Companies have to be careful about the costs that they incur. They have to in order to stay in business. This cost-consciousness, can be described in one of two ways, cost as a concern and cost as a constraint.

Imagine there are two development agencies up for consideration, one costs $30,000 and one costs $15,000. Which do you choose? Well, obviously there are a lot of variables, but this post is about one.

When groups are continually tasked with cutting costs, a thought winds up calcifying in the minds of everyone that cheaper, lower cost solutions are better. It becomes a habit to think this way. Whats worse, because it has become wrote behavior, people develop a certain fear or anxiety around higher cost alternatives. In this state of mind, people will choose the $15,000 option over the $30,000. The other very important variables that separate those two groups don’t even matter anymore. The decision is made so that the fear and anxiety around choosing a higher cost service can be removed. Breathe easy knowing that the cheaper alternative was chosen.

An alternative is to treat cost as a constraint. To define it rather simply, constraints act as immovable boundaries that can help guide decision making. Budgets happen to provide constraints when we talk about cost. Thinking through the budget, it helps to see where money can go, where it can’t, and what flexibility exists within it. This is far more powerful. Now, when looking at the two services, the constraints help to eliminate impossible choices, and allow for serious consideration to the alternatives that remain. Once a constraint is satisfied, all of the other variables can be considered from a healthy emotional place. Maybe the higher cost option actually does fit the constraint, and once that can be established, the focus then becomes into really investigating which of the options is better for the organization.

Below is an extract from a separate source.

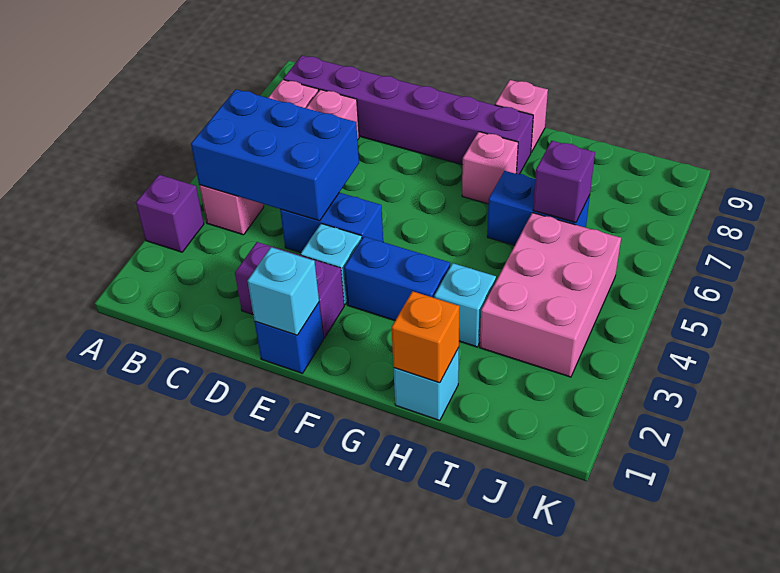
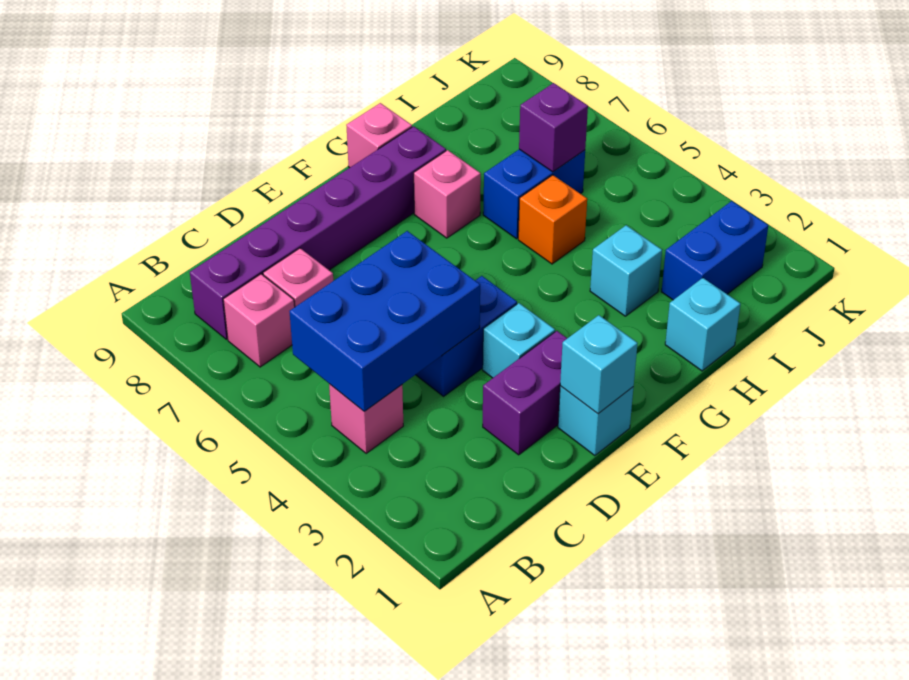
purple brick A3 level 1 -> none
blue brick E1 level 1 -> cyan brick E1 level 1
blue brick F3:G3 level 1 -> blue brick I2:J2 level 1
orange brick H1 level 2 -> orange brick H5 level 1
pink brick I3:J5 level 1 -> none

Thinking and working with constraints is a powerful tool that many organizations use to help give direction and focus. When used well they inspire creative and ingenious solutions to problems. So figure out what the constraints are. Try to make them non-arbitrary (Looking at you deadlines), and let the teams figure out how best to work within them.

To put it another way, if you say you are, “Worried about cost,” then you should be worried about results.